Selected text.
= = = = = = =

Thursday, July 29, 2010

FOLIO WEEKLY: BLOWN AWAY -- St. Johns County whistleblowers say they got the shaft for reporting what’s wrong

Candice Tabb notes that the county once thought
enough of her abilities to ask her to take over contract
negotiations with the carpenters’ union.

Two St. Johns County employees who
were fired after they reported fraud
say the recent treatment of St. Augustine
Amphitheatre General Manager Ryan Dettra
is typical of an administration that believes
in punishing the messenger.
Dettra, who was suspended after raising
questions about County Administrator Michael
Wanchick’s management of a contract to build
the Ponte Vedra Concert Hall, was ultimately
placed on probation and had his salary cut by
$4,000 a year.
According to two other former county
employees, Dettra was lucky.
Cory Mara, a former geographic
information systems specialist with the
county’s Growth Management division, was
fired on Nov. 10, 2009, for using his county
computer to visit eBay, CraigsList and check
his personal e-mail. Personal use of a county
computer is a violation of county policies,
and Mara concedes the point. But he believes
the real reason for his dismissal was the
anonymous complaint he filed with the
county’s Fraud, Waste and Abuse unit on
Sept. 17, 2008. In the complaint, Mara said
that a local building contractor was forging
signatures on electrical permits, notarizing
his own signature in violation of the law and
submitting fabricated county Certificates of
Occupancy to his bank. Instead of going after
the contractor, Mara says the county launched
a full-scale investigation of him.

= = = = = = =

Provided material.
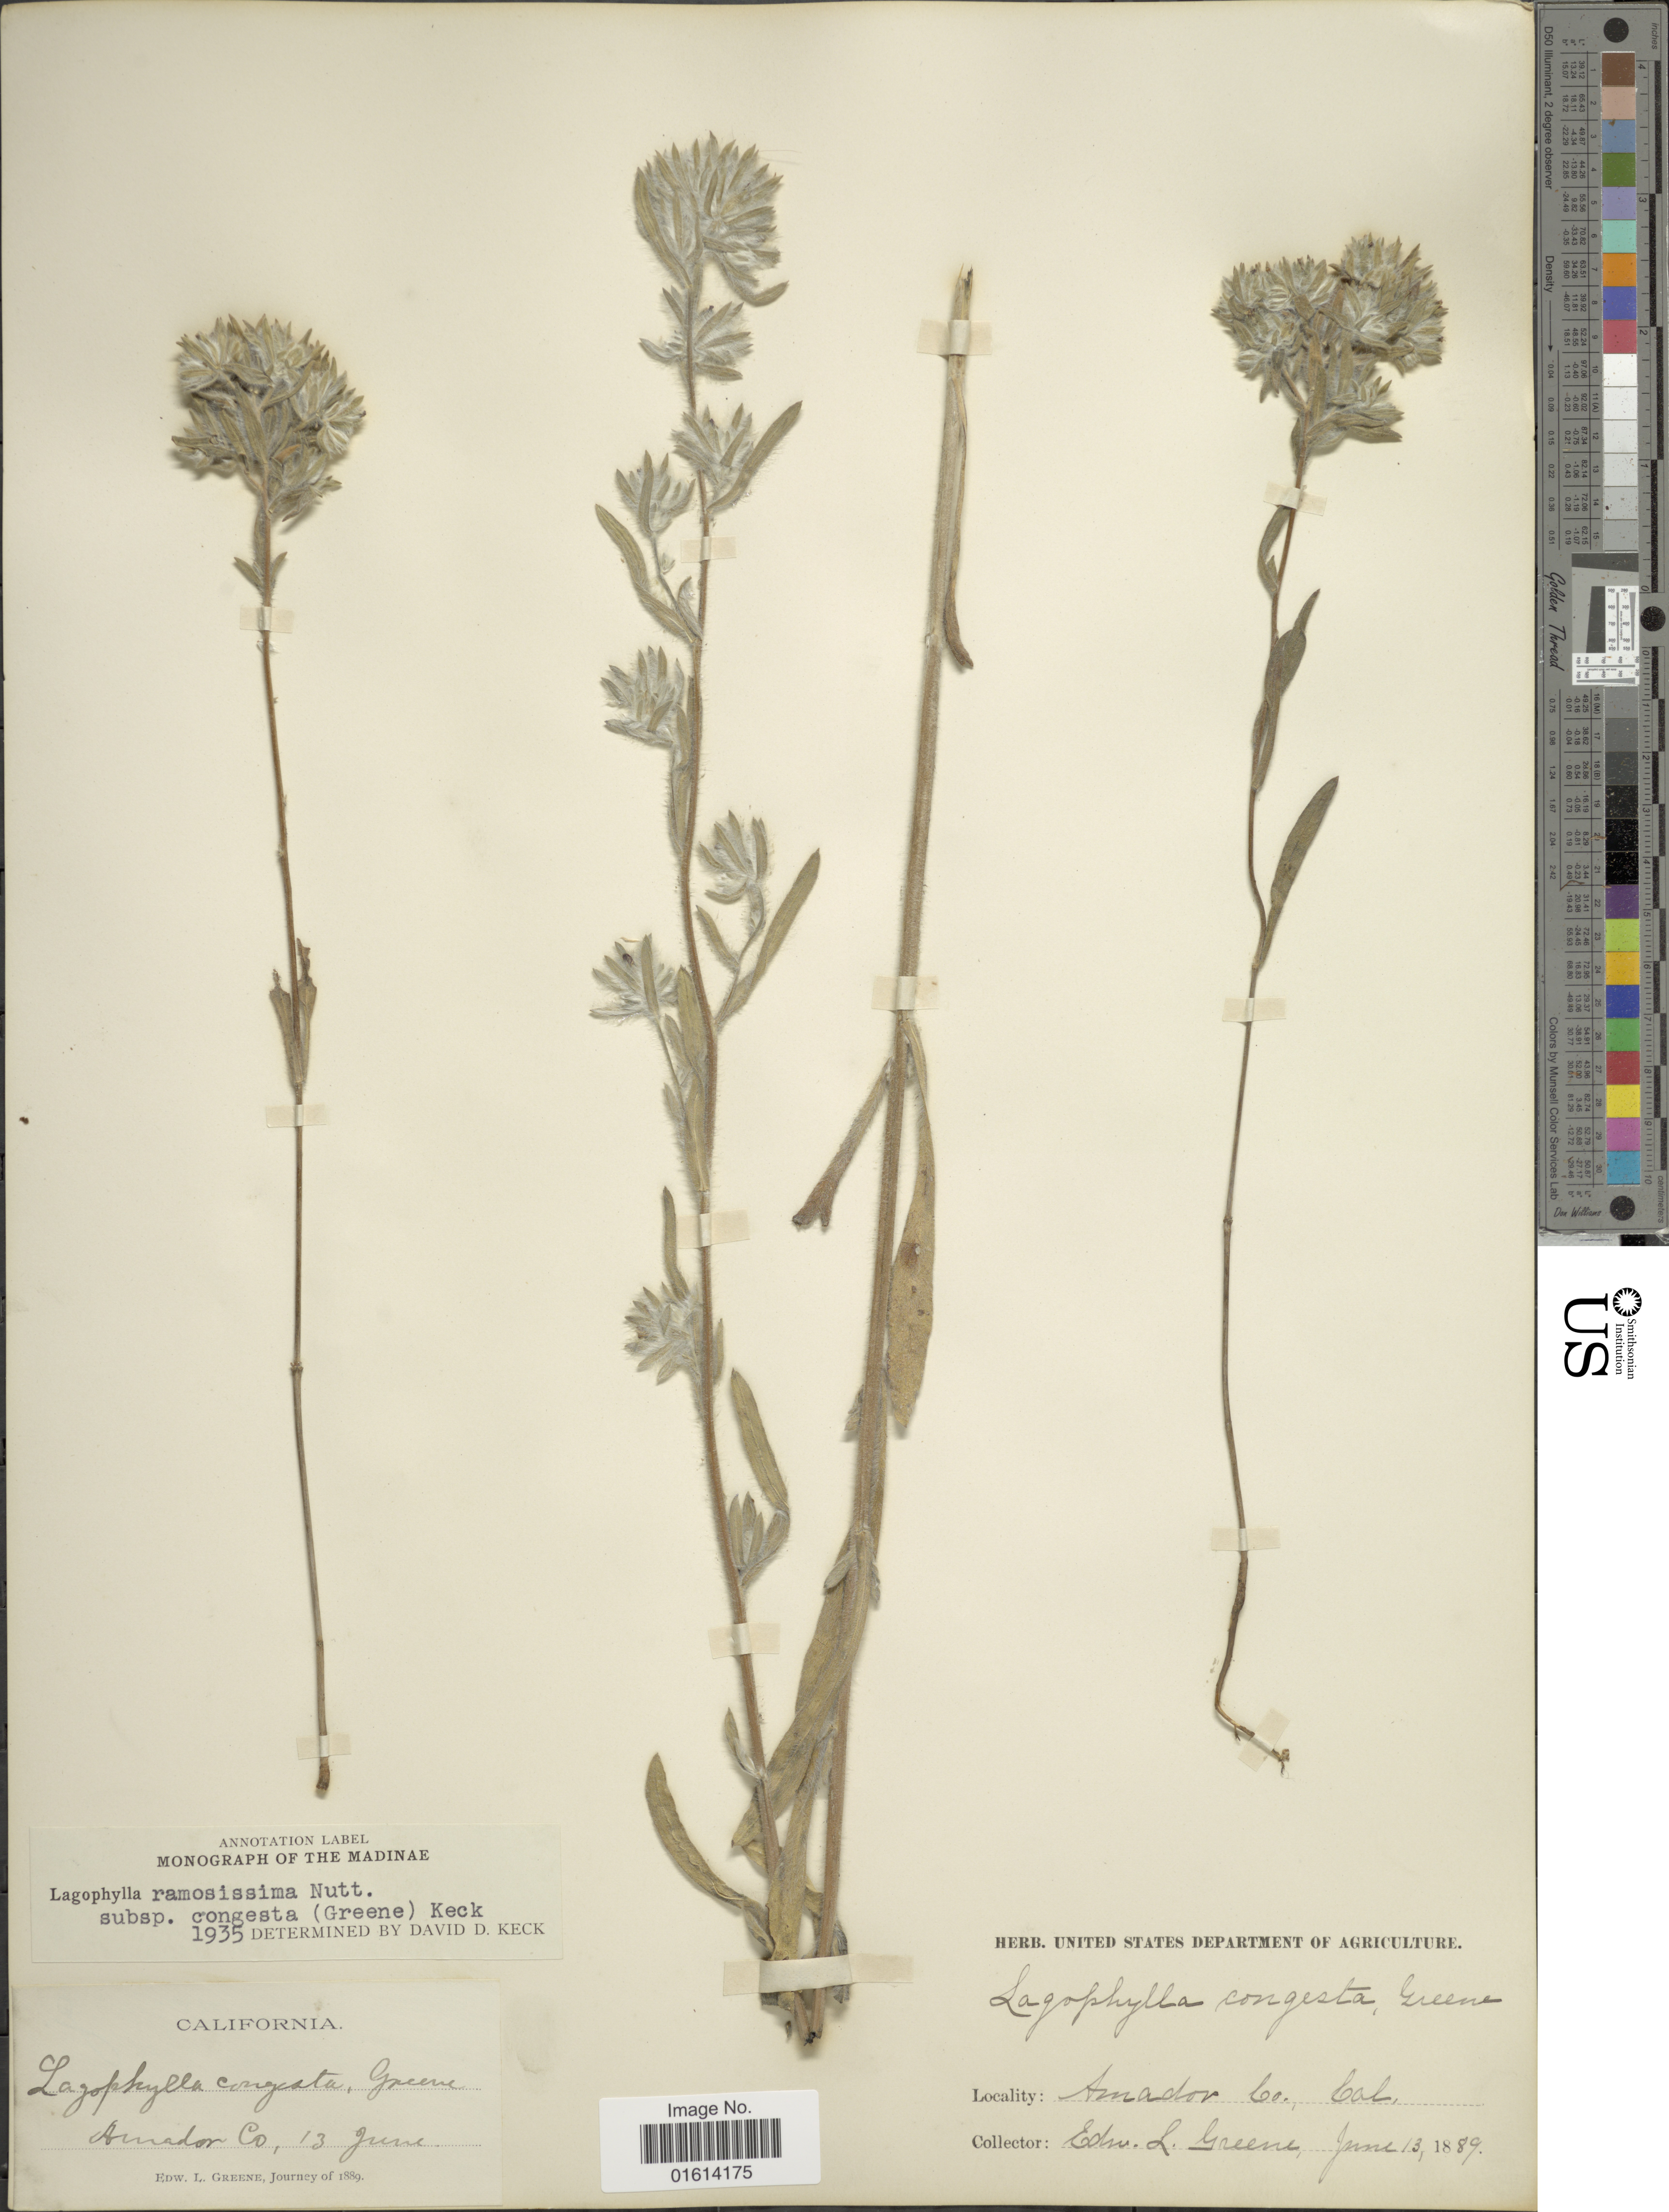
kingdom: Plantae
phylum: Tracheophyta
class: Magnoliopsida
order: Asterales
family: Asteraceae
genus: Lagophylla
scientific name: Lagophylla ramosissima subsp. congesta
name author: (Greene) D.D. Keck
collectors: E. L. Greene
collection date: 1889-06-13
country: United States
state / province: California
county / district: Amador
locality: Amador Co.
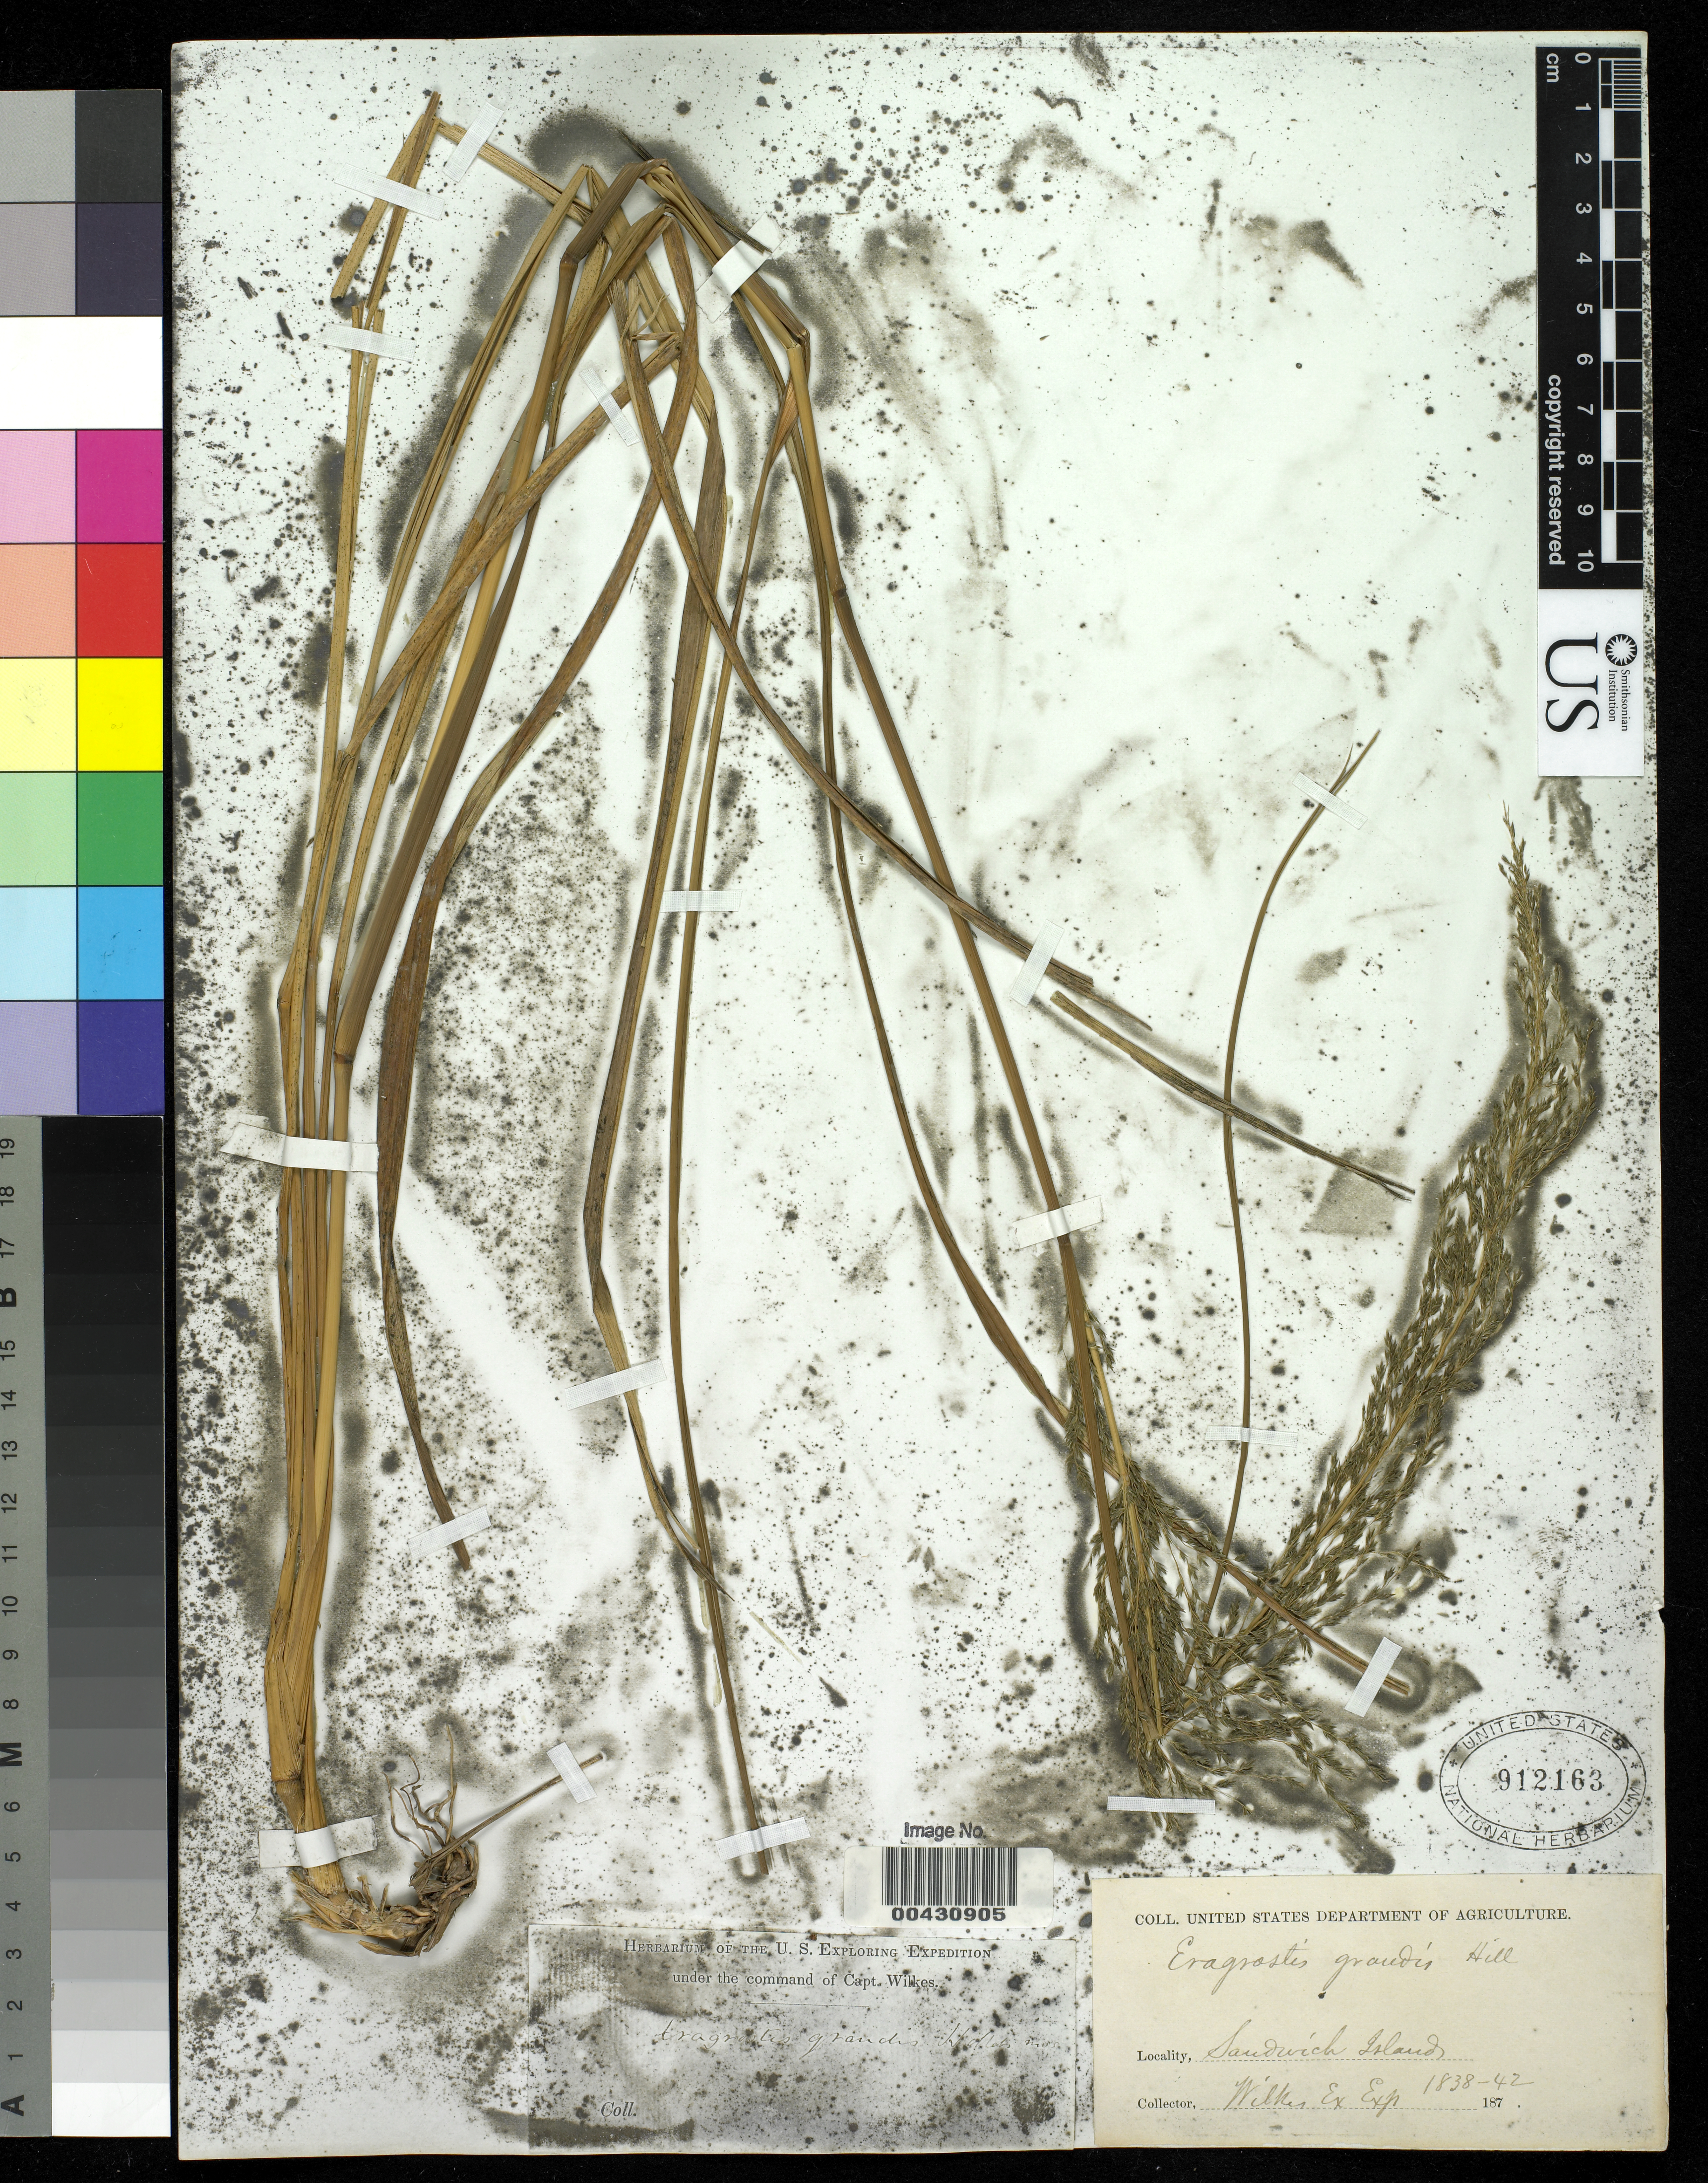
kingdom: Plantae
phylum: Tracheophyta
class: Liliopsida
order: Poales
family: Poaceae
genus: Eragrostis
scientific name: Eragrostis grandis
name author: Hillebr.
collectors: Wilkes Explor. Exped.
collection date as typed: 1838 to -- --- 1842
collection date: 1838/1842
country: United States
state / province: Hawaii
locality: Sandwich Islands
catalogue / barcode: US 912163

= = = = = = =

Short problem. Say whether each statement agrees with the whistleblower article above, answering yes or no and quoting the deciding words: (a) Dettra's salary was reduced by $4,000 a year. (b) Mara was fired on Sept. 17, 2008. (c) Mara denies using his county computer for personal purposes.

Complete response.
(a) Yes: "had his salary cut by $4,000 a year."
(b) No: "fired on Nov. 10, 2009"
(c) No: "Mara concedes the point."